Ontological Turns Inside-Out

It seems Ontology has finally gone mainstream in anthropology. Only a few years ago, it was something heard on the edges of the disciplinary discourse. Now you can’t throw a stick without running into a blog post, article, conference paper, or what-have-you that uses ontology as a central theme. Over at Somatosphere, Judith Farquhar has assembled a nice reading list for an introductory understanding of the “ontological turn” in anthropology. Then, over at Anthropological Research on the Contemporary (ARC), Lyle has a solid critique of this turn in anthropology – suggesting that it fails to change the form of inquiry to match its subject. It’s a running joke that anthropology has taken so many turns in the last  few decades that we’ve often ended up right where we started. I think there’s a truth to that, and I appreciate Lyle for calling out the underlying conservativism that can be found in this (or any) turn.
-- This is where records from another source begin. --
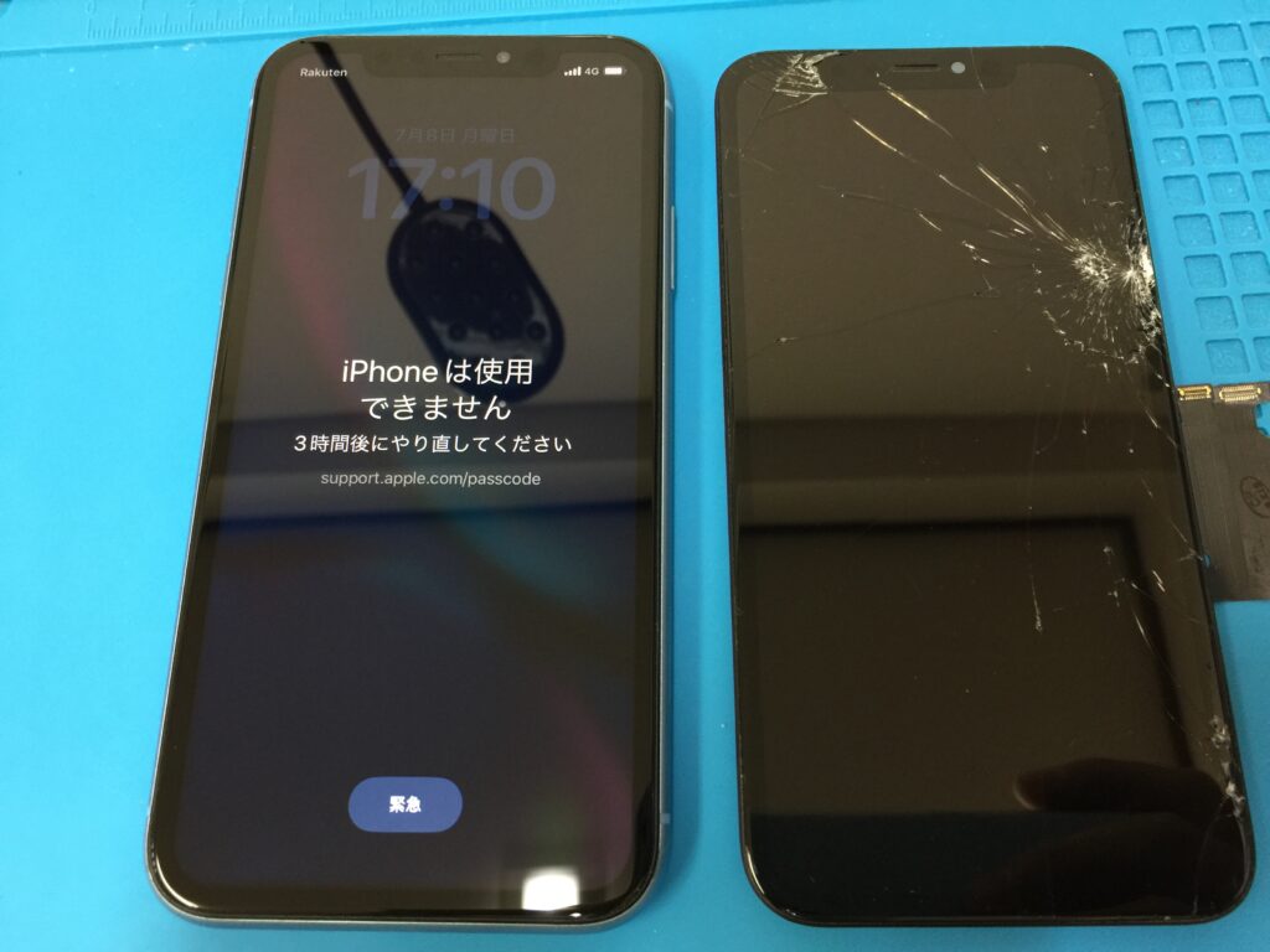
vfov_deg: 48.2
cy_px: 476
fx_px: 1064
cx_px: 635
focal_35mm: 29
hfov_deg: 61.7
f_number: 2.2
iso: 80
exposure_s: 1/15
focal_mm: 4.15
As a frequent (though not influential) supporter of the ontological turn in anthropology, I feel as though I should put in my thoughts on all of this. I can’t speak to the events at the AAA – I wasn’t there and I haven’t followed up on any of it as I’ve been obsessively working on an NSF proposal for the last two months (which I just submitted yesterday!!) – so I’m going to talk about some impressions that I get from this turn and then some of my thoughts on where things ought to go from my perspective. My first impression is much like Lyle’s. In the name of ontology, there seems to be a retreat to classical ethnography and broad, sweeping comparative analysis. The terms have changed – reflecting on “ontologies” rather than “cultures” – but the means, methods, and results are much the same. In this sense, it’s not really overcoming the Nature/Culture dualism so much as bringing everything into the cultural domain. I agree with Lyle when he says:

…the question is not about categorizing and typologizing multiple ontologies but rather of charting the historical emergence of new ontologies.”

He continues:

The stakes are not only ontological, but also ethical: how to live in this changed world? How to live together amidst these changed beings and groupings? How to make anthropological knowledge about these changed beings and lives? The point is not that ontology is not a useful question for anthropologists, and indeed forms a productive critique of the comparative form of cultural anthropology. Rather, the point is that an ontological critique must be coupled with a transformation of the procedures and form of anthropological inquiry. The question is where one goes after making this ontological “turn”: towards the contemporary, or towards the 19th century.”

I think that there is an element of this in the “ontological turn” most notably with John Law‘s and Annamarie Mol’s work – attempting to understand how the creation of new beings or systems of relation affect those beings and relations that already exist. This is expressed by the two (though Mol deserves credit for coming up with the term) in their conception of “ontological politics” (a concept that, to me, mirrors Latour and Stengers’s “cosmopolitics”). The way I see it, there can be no concrete ontology, not because we cannot know (this is the difference between this and earlier critiques) or access ontological reality, but because ontological reality is itself fundamentally weird and always in the process of being produced. Ontology is never settled, and that’s why we have to be cognizant of other ontologies, and attentive to the relationships between them. Furthermore, we have to be attentive to our own ontological commitments and effects. It’s not merely a question of understanding others’ ontologies, but of understanding our own as anthropologists. This is why I would ask that we take the “ontological turn” not left, right, or wrong, but inside-out. Turn it back on ourselves and our own practices rather than focusing once again on others. What kind of world are we creating through our practices as anthropologists? What kind of world do we want to create? And how can our methods and practices make that world come into being? These are the important questions an ontological perspective begins to address.

I still support an ontological anthropology, but one that is strange, weird, magical, and inside-out.